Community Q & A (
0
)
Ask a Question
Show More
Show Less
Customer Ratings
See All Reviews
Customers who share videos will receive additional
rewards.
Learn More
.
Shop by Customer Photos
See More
* * *
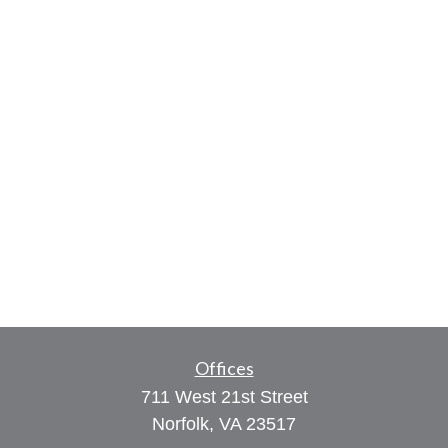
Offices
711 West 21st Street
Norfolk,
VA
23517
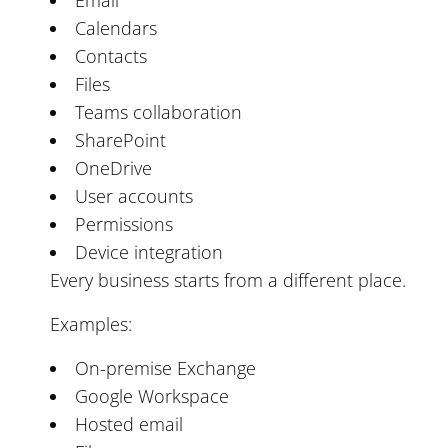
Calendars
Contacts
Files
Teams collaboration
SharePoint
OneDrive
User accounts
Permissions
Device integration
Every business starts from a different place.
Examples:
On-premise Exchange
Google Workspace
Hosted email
==
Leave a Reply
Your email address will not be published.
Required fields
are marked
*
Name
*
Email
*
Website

● **Task**
Give back the records above exactly, limited to the lines between the one holding "Every business starts from a different place." and the one holding "Hosted email", inclusive.

● **Answer for this exercise**
Every business starts from a different place.
Examples:
On-premise Exchange
Google Workspace
Hosted email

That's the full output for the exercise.